I LOVE Ed Emshwiller’s cover for the 1962 edition of Silverberg’s Recalled to Life (1958).  The book itself is suposed to be one of Silverberg’s weaker ones.  I have read Silverberg’s To Live Again (1969) — a work filled with interesting concepts which are sadly not sustained throughout.  Also, the continuous misogyny is painful to read…  Regardless, Paul Alexander’s cover for the 1978 edition is pretty good considering the standard late 70s fare.


(Chris Foss’ cover for the 1975 edition of Recalled to Life (magazine publication 1958), Robert Silverberg)

(Paul Alexander’s cover for the 1978 edition of To Live Again (1969), Robert Silverberg)

(Ed Valigursky’s cover for the 1958 edition of Tomorrow’s Gift (1958), Edmund Cooper)

(Gordon C. Davies cover for the 1954 edition of Time Drug (1954), Miles Casson)

(Roy G. Krenkel’s cover for the 1963 edition of The Master Mind of Mars (1927), Edgard Rice Burroughs)

For similar posts, consult the Adventures in Science Fiction Cover Art Index

15 thoughts on “Adventures in Science Fiction Cover Art: On the Doctor’s Table”

  1. Though it was more like a series of short stories than a novel, I enjoyed reading Ambulance Ship by James White.
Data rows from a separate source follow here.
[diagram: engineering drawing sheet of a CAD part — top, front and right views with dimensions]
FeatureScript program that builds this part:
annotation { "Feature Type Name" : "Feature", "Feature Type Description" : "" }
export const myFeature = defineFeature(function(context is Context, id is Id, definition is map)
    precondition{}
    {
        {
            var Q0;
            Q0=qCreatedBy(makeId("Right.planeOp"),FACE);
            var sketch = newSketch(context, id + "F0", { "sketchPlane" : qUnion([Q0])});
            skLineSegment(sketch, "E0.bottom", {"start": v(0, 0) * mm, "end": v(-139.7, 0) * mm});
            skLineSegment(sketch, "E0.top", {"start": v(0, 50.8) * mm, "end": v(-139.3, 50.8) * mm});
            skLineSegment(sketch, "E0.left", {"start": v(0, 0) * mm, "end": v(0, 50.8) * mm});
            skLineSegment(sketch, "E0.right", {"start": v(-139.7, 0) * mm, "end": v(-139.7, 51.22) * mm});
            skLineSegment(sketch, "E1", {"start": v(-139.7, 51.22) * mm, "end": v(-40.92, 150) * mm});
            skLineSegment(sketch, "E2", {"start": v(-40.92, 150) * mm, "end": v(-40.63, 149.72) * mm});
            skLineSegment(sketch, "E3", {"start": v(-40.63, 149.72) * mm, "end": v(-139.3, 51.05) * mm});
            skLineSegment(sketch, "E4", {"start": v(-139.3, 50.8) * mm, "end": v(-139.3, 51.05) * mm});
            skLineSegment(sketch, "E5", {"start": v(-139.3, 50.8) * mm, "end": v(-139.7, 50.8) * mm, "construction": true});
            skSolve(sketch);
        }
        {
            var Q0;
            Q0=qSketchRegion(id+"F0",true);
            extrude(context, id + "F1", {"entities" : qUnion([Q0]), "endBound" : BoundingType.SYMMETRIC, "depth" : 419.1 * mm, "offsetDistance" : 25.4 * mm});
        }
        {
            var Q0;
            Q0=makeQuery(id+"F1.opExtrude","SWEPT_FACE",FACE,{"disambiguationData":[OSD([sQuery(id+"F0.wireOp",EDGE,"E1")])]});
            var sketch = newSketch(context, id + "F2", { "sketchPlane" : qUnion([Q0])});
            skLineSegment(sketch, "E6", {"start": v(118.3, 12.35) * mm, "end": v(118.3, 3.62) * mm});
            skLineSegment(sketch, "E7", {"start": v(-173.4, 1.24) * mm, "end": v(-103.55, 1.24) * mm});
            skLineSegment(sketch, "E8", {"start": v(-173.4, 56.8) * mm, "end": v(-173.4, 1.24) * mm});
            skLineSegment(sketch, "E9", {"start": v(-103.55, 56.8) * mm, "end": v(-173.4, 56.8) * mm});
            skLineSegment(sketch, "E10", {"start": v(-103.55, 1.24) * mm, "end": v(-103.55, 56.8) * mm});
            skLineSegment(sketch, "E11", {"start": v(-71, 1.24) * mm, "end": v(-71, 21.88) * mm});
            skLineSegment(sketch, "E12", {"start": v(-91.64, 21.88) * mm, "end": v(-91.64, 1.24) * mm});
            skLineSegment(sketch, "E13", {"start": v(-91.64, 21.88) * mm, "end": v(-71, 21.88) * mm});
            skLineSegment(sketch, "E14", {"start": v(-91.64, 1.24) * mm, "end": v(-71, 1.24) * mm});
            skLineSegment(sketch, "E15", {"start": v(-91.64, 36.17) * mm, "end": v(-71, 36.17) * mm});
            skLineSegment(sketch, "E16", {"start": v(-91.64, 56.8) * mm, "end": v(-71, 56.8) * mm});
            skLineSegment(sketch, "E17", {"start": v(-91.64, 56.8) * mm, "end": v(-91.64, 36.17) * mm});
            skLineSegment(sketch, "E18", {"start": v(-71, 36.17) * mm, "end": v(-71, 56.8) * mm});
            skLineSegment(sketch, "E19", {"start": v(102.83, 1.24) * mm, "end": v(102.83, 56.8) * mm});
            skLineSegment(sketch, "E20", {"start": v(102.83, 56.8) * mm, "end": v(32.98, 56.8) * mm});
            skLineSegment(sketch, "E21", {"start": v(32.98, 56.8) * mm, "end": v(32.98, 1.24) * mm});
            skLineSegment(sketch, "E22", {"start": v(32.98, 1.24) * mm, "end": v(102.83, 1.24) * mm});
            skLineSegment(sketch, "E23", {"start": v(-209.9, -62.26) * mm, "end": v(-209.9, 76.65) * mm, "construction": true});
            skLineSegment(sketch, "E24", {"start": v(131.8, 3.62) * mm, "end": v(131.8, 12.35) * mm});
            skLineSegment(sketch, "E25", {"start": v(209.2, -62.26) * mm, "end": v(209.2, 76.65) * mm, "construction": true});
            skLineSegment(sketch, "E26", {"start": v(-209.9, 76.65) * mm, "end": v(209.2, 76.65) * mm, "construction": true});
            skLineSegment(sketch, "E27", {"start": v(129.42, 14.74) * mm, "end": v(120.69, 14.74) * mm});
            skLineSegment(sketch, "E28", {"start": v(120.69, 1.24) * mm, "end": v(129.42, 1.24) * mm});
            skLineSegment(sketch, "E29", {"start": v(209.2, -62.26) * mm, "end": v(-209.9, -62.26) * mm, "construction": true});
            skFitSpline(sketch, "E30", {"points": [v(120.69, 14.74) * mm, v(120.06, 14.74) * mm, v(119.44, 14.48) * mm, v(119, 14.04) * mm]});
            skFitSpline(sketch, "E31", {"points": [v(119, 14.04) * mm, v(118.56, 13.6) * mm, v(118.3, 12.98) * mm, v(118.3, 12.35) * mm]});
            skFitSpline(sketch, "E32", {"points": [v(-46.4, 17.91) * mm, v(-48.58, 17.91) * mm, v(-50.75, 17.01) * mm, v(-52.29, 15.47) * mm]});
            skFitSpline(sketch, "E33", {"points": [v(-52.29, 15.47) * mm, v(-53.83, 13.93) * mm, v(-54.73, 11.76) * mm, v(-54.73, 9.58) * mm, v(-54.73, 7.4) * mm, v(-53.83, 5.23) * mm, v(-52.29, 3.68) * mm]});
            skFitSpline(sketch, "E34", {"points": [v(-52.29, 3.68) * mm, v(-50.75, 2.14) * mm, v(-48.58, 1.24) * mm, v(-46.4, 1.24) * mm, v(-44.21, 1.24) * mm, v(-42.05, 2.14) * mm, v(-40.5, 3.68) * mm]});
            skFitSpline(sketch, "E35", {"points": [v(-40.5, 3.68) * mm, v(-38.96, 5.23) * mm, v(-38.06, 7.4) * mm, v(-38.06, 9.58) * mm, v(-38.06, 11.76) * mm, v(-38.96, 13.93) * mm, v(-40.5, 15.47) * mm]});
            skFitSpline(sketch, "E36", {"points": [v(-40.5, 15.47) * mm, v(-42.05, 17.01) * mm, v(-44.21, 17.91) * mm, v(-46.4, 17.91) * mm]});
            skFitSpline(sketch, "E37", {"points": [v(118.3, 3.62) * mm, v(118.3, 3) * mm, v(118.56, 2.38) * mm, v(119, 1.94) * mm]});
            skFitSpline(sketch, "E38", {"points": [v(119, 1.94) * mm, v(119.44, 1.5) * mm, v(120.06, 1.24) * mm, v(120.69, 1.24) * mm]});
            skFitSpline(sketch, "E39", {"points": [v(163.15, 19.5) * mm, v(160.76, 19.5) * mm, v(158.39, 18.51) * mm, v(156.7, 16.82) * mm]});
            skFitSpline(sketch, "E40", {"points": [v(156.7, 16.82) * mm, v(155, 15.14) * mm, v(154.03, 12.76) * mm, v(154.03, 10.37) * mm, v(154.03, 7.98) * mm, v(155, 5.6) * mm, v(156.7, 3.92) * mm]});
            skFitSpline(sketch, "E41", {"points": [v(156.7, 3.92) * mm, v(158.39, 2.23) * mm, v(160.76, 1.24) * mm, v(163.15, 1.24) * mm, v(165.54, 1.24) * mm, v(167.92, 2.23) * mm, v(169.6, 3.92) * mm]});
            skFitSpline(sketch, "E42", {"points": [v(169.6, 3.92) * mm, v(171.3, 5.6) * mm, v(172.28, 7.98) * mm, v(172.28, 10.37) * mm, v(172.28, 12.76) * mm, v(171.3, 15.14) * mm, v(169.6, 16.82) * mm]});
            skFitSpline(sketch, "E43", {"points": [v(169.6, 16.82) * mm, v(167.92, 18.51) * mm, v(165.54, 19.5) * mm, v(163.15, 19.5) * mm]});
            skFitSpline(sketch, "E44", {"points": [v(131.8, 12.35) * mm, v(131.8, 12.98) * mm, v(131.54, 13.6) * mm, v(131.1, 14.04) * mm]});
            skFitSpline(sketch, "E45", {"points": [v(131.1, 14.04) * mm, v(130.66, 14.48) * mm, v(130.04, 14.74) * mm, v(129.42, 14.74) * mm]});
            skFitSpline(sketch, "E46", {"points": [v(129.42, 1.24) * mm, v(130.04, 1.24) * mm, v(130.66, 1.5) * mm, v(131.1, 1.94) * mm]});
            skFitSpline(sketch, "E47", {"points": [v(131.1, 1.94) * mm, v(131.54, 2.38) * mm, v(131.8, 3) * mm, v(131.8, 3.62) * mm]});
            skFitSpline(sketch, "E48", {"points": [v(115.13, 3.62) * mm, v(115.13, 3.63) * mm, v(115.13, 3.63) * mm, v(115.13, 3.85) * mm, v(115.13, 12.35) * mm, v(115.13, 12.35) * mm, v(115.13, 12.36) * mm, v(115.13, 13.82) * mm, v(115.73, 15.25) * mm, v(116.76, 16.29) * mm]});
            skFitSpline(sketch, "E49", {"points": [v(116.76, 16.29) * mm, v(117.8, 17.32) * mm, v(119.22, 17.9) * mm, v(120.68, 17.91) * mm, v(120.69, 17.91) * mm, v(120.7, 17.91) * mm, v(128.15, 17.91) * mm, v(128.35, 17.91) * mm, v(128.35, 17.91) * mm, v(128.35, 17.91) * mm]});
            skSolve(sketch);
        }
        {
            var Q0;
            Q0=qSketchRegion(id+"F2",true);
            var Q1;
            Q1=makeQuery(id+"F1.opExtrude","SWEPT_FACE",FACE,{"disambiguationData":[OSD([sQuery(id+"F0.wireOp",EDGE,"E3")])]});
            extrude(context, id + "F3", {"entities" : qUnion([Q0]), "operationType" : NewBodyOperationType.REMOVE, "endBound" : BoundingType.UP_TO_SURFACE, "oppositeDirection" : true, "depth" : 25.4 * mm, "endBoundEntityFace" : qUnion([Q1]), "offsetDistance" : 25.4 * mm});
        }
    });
It was part of a long series of books called the Sector General series, though I never read those. It was interesting to read a book whose dramatic tension was medical in nature, rather than martial, even if the writing itself could use a lot of cleaning up.

  2. Don’t be too sure that the Emsh cover for the Lancer edition of “Recalled to Life” dates from 1962. That 75-cent cover price suggests an edition of 7-8 years later. If the book has a 1962 copyright date, then this copy is a reprint, and the original printing may have had a different cover.

    1. Hmm, not according to the Internet Speculative Fiction Database… But they are often incomplete.

      Here’s the entry.

      Lancer was putting out many books in 1962 with very similar covers…

      But yeah, the price seems to high especially since the later Lancer edition (with a different cover) has a lower price. I guess Lancer put out another edition with the earlier cover art — by Emsh.

  3. I read the first Sector General novel last year and enjoyed it. Fun premise of having an enormous alien hospital in space with a few recurring characters and a series of short stories focusing on different episodes in the hospital’s history. Worth checking out, and some of them have wonderful covers too.

    Like the Foss cover a lot.

    I haven’t read much Silverberg at all but am in the process right now of checking out his recently released collection of pulp sf stories, Hunt the Space-Witch!. Looking forward to it. His article’s in Asimov’s are always intriguing and I hope to enjoy his fiction.

    1. As you probably already know, Silverberg’s best work is definitely from around 1967 – 1975…. His early pulp stuff is fun but empty. But, Hawksbill Station, The World Inside, The Man in the Maze, A Time of Changes, Downward to Earth, are all masterpieces…

      1. I’m actually looking forward to these stories. I don’t expect them to be examples of “must-read” science fiction, but I do hope they have the level of fun that they promise.

      2. I’m confused. What is not “must-read”? His pulp stuff? If so yes, but the ones I listed are from his glory period (1967-1975) and are definitely classics.


        1. I meant the stories that are in the Hunt the Space-Witch! collection from Planet Stories. I doubt that any of the pulp stories are “must read”, but I am nevertheless looking forward to checking them out. The first one was standard space-adventure fare and had some of the limitations common in fiction written for a restricted space (magazines) but it was still FUN, which is all I’m looking for in this collection.

          I will be checking out some of his stories from his “glory period” in the future though, thanks for the information. Sorry about the confusion.